Photons are inherently fast and do not readily couple to the environment, making them ideal carriers of quantum information. The usefulness of photons has been demonstrated in quantum computing, quantum communication, precision measurement, and fundamental tests of quantum mechanics, but it is still a challenge to create photonic quantum sources with just the right properties for these applications.

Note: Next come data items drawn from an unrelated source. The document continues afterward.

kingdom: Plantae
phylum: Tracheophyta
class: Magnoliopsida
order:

This talk will cover the progress our group has been involved in regarding photonic quantum sources, photonic entanglement, and theoretical and experimental studies of broadband photonic quantum state storage and retrieval. Optical fiber provides a means to generate photon pairs that are naturally mode-matched to optical fiber networks — we show the flexibility of the third-order nonlinear optical interaction can enable optical engineering of joint correlations and demonstrations of tripartite entanglement. The cylindrical geometry supports discrete transverse modes, which can be utilized to create scalable, multidimensional entanglement. The broadband photons produced by such sources lack correspondingly broadband, efficient, matter-based quantum memories. We tackle this challenge by studying theoretically and experimentally the optimization of broadband Λ-level type ensemble quantum memories in new material systems. These efforts have opened up interesting new avenues for studies of coherent control, multidimensional entanglement, and optical and material engineering of quantum properties.
The CUA will gather in 34-101 for the last seminar of the semester. Professor Lorenz will present virtually.
There will be two 10 Minute Talks:
4pm – Ten Minute Talk:”Achieving single-site measurement in a solid-state quantum simulator” by Pai Peng
4:10pm – Ten Minute Talk:”Engage CUA” by Rodrigo A Bravo, Harvard
Refreshments will follow, outside of 34-101.
The feature talk will begin at 4:35pm.